Выпалив эту убийственную реплику, которой сама осталась необычайно довольна, я удалилась.

– Ты куда? – послышалось мне вслед.

– Пойду, хочу часок мило и уютно поболтать с Бриттой Свенсон, – ответила я.

Но поверь мне, как чудесно было в половине четвёртого повернуться спиной к школе. Идя домой со школьным ранцем, бьющим по ногам, я искренне кляла в душе всех школьных подруг вообще и Марианн в особенности. На улице, перед калиткой нашего дома, я обнаружила Йеркера в компании трёх парнишек его возраста.

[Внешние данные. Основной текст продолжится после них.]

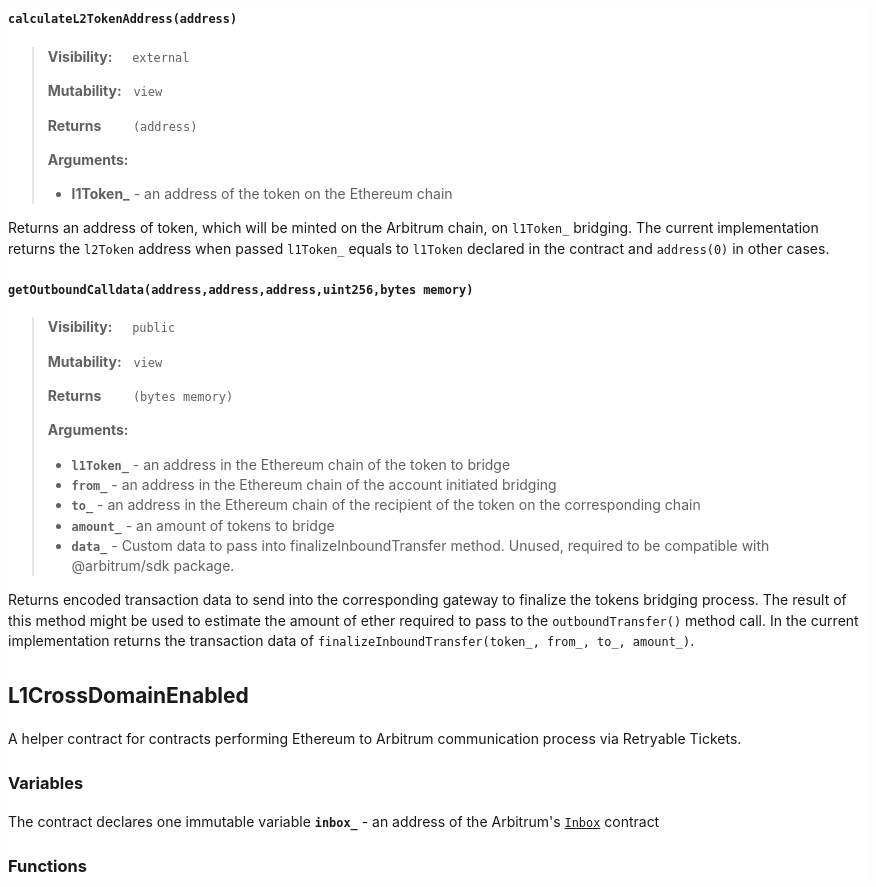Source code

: #### `calculateL2TokenAddress(address)`

> **Visibility:** &nbsp;&nbsp;&nbsp; `external`
>
> **Mutability:** &nbsp;&nbsp;`view`
>
> **Returns** &nbsp;&nbsp;&nbsp;&nbsp;&nbsp;&nbsp; `(address)`
>
> **Arguments:**
>
> - **l1Token\_** - an address of the token on the Ethereum chain

Returns an address of token, which will be minted on the Arbitrum chain, on `l1Token_` bridging. The current implementation returns the `l2Token` address when passed `l1Token_` equals to `l1Token` declared in the contract and `address(0)` in other cases.

#### `getOutboundCalldata(address,address,address,uint256,bytes memory)`

> **Visibility:** &nbsp;&nbsp;&nbsp; `public`
>
> **Mutability:** &nbsp; `view`
>
> **Returns** &nbsp;&nbsp;&nbsp;&nbsp;&nbsp;&nbsp; `(bytes memory)`
>
> **Arguments:**
>
> - **`l1Token_`** - an address in the Ethereum chain of the token to bridge
> - **`from_`** - an address in the Ethereum chain of the account initiated bridging
> - **`to_`** - an address in the Ethereum chain of the recipient of the token on the corresponding chain
> - **`amount_`** - an amount of tokens to bridge
> - **`data_`** - Custom data to pass into finalizeInboundTransfer method. Unused, required to be compatible with @arbitrum/sdk package.

Returns encoded transaction data to send into the corresponding gateway to finalize the tokens bridging process. The result of this method might be used to estimate the amount of ether required to pass to the `outboundTransfer()` method call. In the current implementation returns the transaction data of `finalizeInboundTransfer(token_, from_, to_, amount_)`.

## L1CrossDomainEnabled

A helper contract for contracts performing Ethereum to Arbitrum communication process via Retryable Tickets.

### Variables

The contract declares one immutable variable **`inbox_`** - an address of the Arbitrum's [`Inbox`](https://developer.offchainlabs.com/docs/sol_contract_docs/md_docs/arb-bridge-eth/bridge/inbox) contract

### Functions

Он не видел, как я подошла, и мелкие, застенчивые ругательства, которые я шептала про себя, померкли и превратились в ничто, когда я услышала воистину крепкие словечки, которые извергал беззубый ротик моего братца.

– Как тебе не стыдно! – сказала я, схватив его за шиворот.

– Да, но на улице ведь можно ругаться, – с большим удивлением произнёс маленький язычник.

Мы вошли в дом и пообедали; чудесно было сознавать, что ты снова среди разумных людей. Кроме того, мы ели пюре из брюквы с картофелем и свинину, а ведь такие блюда могут примирить человека почти со всем на свете. Мы, как обычно, подняли стол. Милая моя, возможно, я тебе об этом не рассказывала, так что я должна, вероятно, всё объяснить. Да, видишь ли… В нашей семье существует маленький идиотский обычай: когда мы вместе в мире и счастье сидим за обеденным столом, мы общими усилиями чуточку приподнимаем стол над полом, только на несколько дюймов или что-то в этом роде, и всего на миг. Собственно говоря, я не знаю зачем, вероятно, лишь как своего рода знак нашей общности, удовлетворённости, что нас так много и мы можем сидя приподнять стол. Майкен, правда, постановила не поднимать стол, когда у нас на обед суп. Но брюквенно-картофельное пюре и свинина – солидные блюда, которые можно приподнимать практически на любую высоту. Алида же никогда не одобряла наш обычай приподнимать стол.

– И кто подумает, что вы в своём уме, – говорит она, – нет, право, никто в это не поверит.

Глаза у меня скоро вылезут на лоб, так что на сегодня поставим точку.